PASSAGE FOR REVIEW -
* * * *
For over a century, so-called “OOPARTS,” out-of-place artifacts, from geological strata millions, even hundreds of millions of years old, have been found, identified as to time and place of origin, then conveniently forgotten, as they did not fit into the current scientific paradigm of a steady evolution by chance involving a process called natural selection leading to the survival of the fittest over vast periods of time, with modern humans suddenly arriving on the scene a mere thirty-five thou- sand to forty thousand years ago.
Artifacts left by earlier humans on this planet have been identified on Manitoulin Island in Canada (125,000 years), at Hueyatlaco, Mexico (250,000 years) and at Table Mountain, California (from nine million to fifty-five million years BP). Similar OOPARTS have been found in many, many locations, testifying to the presence of recognizably human or humanoid forerunners on this planet as early as the Mesozoic Era that ended sixty-five million years ago. This cohabitation with dinosaurs is clearly suggested by the ICA stones of Peru and the Acámbaro figures of Mexico.
The truth is that very little can be said with certainty about our forebears. Hundreds if not thousands of cultures have come and gone. Only a very few of those that are known to us can be covered in these seventeen cards. Hence these Culture cards represent just some of the civilizations that have cycled through the rise and the seemingly inevitable decline of collective human societies. Every experience of the triumph or defeat of a culture adds greatly to one’s growth.
Associations and memories of particular cultures are rendered more easily accessible in the case of a shared group experience. You no doubt will also find that you are already aware of intuitive resonances to certain regions.
These cards are designed to stimulate further these far memories so that you may develop a greater understanding both of the illusory nature of this physical world and, ultimately, of who you really are.
* * * *
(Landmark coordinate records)
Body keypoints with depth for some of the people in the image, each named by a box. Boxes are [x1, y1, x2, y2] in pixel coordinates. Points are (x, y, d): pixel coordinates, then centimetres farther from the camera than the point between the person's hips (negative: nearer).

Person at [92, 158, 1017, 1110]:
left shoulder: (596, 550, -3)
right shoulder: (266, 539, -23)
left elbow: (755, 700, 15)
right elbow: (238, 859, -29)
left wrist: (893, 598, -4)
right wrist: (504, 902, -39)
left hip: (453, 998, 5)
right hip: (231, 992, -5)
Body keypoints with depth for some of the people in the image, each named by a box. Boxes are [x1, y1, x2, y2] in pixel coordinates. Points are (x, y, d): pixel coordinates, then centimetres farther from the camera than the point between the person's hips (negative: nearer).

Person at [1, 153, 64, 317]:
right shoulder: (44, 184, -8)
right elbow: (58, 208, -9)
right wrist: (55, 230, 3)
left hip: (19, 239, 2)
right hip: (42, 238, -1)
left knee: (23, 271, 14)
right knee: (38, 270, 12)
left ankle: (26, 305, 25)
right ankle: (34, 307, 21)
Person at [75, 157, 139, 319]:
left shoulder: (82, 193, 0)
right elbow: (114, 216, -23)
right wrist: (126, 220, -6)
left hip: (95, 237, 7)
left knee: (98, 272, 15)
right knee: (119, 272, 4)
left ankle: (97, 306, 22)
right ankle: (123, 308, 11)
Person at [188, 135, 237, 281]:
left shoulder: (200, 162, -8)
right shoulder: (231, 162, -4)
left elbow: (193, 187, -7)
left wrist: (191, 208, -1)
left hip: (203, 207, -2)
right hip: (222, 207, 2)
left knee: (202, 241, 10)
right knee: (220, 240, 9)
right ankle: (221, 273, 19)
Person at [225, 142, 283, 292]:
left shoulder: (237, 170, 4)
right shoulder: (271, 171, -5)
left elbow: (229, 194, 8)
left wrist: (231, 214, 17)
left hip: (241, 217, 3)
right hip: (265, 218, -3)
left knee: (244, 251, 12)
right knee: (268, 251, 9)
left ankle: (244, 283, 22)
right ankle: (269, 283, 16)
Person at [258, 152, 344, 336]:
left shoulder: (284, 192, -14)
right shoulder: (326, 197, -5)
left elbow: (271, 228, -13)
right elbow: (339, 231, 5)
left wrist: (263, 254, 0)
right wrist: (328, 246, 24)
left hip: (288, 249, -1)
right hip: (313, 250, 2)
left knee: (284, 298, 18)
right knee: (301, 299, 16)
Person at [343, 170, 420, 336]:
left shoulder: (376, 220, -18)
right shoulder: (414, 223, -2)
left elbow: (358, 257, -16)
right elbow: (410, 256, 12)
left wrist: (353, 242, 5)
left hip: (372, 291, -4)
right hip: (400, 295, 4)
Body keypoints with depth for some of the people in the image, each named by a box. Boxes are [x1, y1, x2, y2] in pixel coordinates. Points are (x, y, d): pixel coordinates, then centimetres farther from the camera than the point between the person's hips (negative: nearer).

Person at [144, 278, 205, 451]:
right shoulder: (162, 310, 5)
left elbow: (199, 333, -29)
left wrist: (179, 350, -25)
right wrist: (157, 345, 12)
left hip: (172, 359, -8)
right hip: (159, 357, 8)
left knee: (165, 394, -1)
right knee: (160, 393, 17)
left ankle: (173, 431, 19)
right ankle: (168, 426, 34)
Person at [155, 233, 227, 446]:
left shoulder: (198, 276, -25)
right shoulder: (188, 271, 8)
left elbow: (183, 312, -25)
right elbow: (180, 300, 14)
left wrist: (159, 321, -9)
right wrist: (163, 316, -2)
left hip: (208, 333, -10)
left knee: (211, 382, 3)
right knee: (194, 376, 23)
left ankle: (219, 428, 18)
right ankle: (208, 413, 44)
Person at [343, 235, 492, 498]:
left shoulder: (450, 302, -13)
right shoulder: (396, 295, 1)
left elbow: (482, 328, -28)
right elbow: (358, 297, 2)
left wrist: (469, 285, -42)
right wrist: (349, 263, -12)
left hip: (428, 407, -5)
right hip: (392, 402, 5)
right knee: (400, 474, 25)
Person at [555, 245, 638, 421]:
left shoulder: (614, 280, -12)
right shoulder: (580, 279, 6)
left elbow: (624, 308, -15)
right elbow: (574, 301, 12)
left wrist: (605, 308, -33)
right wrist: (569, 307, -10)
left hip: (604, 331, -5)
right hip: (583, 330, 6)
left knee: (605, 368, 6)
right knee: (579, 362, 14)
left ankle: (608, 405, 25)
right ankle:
* * * *
Write out the passage on out-of-place artifacts above, from "For over a century, so-called" up to and including "thousand years ago.".

For over a century, so-called “OOPARTS,” out-of-place artifacts, from geological strata millions, even hundreds of millions of years old, have been found, identified as to time and place of origin, then conveniently forgotten, as they did not fit into the current scientific paradigm of a steady evolution by chance involving a process called natural selection leading to the survival of the fittest over vast periods of time, with modern humans suddenly arriving on the scene a mere thirty-five thou- sand to forty thousand years ago.